**RECORDS FOR THE EXERCISE**.

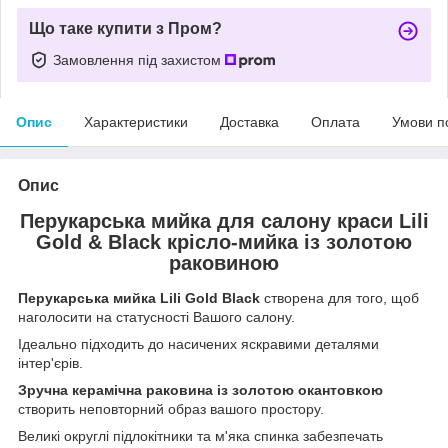
Що таке купити з Пром?
Замовлення під захистом
Опис
Характеристики
Доставка
Оплата
Умови п
Опис
Перукарська мийка для салону краси Lili
Gold & Black крісло-мийка із золотою
раковиною
Перукарська мийка Lili Gold Black
створена для того, щоб
наголосити на статусності Вашого салону.
Ідеально підходить до насичених яскравими деталями
інтер'єрів.
Зручна керамічна раковина із золотою окантовкою
створить неповторний образ вашого простору.
Великі округлі підлокітники та м'яка спинка забезпечать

**TASK DESCRIPTION**. Among the lines above, return those that hold the word "Перукарська".

**EXERCISE RESPONSE**.
Перукарська мийка для салону краси Lili
Перукарська мийка Lili Gold Black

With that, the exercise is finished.